10. However, so far as the second contention of Shri Nariman is concerned it is not possible to agree with him that the default clause 28 got attracted on the facts of the present case. The reasons are obvious. The default clause has to be strictly construed. A close examination of default clause makes it clear that the consequence provided therein would follow if the company fails to make payment on full purchase price or of two instalments. It has to be recalled at this stage that clause 21 of the consent terms makes a clear distinction between the value per share as determined by the valuer and the interest on the outstanding amount of such valuation. When clause 21 is read with clause 28(a) it becomes clear that even though the instalment may include interest at 15%, that interest is to run on the entire amount of valuation of shares, namely, the purchase price of the shares as determined by the valuer. The default clause 28(a) provides that the company will be liable to suffer the consequence of default in payment of full purchase price or instalment of the price. It nowhere refers to the default in payment of interest on the concerned instalment even though each instalment of purchase price was to be accompanied by 15% interest thereon as laid down by clause 21 of the consent order. In any case it must be held that the respondents appeared to have bona fide believed that they were not liable to pay interest at 15% on the difference amount as per higher valuation of Shri Iyer from any date prior to 29.10.94. Not only that they also approached the learned Single Judge by filing Company Application 411/94 on 14.11.94 requesting the learned Single Judge to clarify as to from which date they have to pay interest. That shows the respondent company, had not taken up any cantankerous attitude and at the earliest opportunity within one month of the report of the valuation they filed Company Application 411/94 for clarification. It was that application which was rejected by the learned Single Judge and which resulted into the appeal from which the present proceedings arise. It cannot be therefore said that the respondent company had deliberately and knowingly defaulted in payment of interest which attracted default clause 28(a) of the consent terms. The second contention canvassed by Shri Nariman therefore stands rejected.
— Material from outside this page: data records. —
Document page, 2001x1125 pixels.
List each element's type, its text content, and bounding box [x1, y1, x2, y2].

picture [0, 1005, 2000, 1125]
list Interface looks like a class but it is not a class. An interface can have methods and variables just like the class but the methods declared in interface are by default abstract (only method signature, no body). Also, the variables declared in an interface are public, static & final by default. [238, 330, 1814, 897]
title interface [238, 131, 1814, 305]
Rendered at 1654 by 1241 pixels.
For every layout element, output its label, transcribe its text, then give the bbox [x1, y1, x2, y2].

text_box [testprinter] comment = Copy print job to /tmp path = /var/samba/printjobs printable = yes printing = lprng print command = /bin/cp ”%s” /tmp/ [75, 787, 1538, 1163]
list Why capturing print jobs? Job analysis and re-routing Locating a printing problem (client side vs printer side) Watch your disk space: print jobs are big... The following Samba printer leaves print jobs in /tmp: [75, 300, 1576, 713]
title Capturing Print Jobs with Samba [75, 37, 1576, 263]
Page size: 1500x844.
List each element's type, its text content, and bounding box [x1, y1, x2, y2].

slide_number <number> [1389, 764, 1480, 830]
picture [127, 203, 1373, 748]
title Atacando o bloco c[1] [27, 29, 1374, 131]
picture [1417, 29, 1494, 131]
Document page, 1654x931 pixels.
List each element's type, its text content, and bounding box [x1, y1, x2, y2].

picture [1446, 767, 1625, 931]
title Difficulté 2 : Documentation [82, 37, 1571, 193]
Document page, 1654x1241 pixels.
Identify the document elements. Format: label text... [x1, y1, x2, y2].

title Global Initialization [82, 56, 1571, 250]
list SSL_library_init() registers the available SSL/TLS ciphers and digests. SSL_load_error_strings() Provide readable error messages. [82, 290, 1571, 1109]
11. In the result this appeal is disposed of subject to the direction to the respondents as agreed to by them that they will pay to the appellants an additional amount of Rs.66 lakhs in the manner provided by the consent terms of February, 1993 and as laid down by the consent order dated 5.3.93, within a period of eight weeks from today. The amount of Rs.11 lakhs already deposited by the respondent will also enure for the benefit of the appellants. On payment of this additional amount of Rs.66 lakhs the directions contained in the judgment under appeal shall become operative and shall be carried out by all concerned. There will be no order as to costs.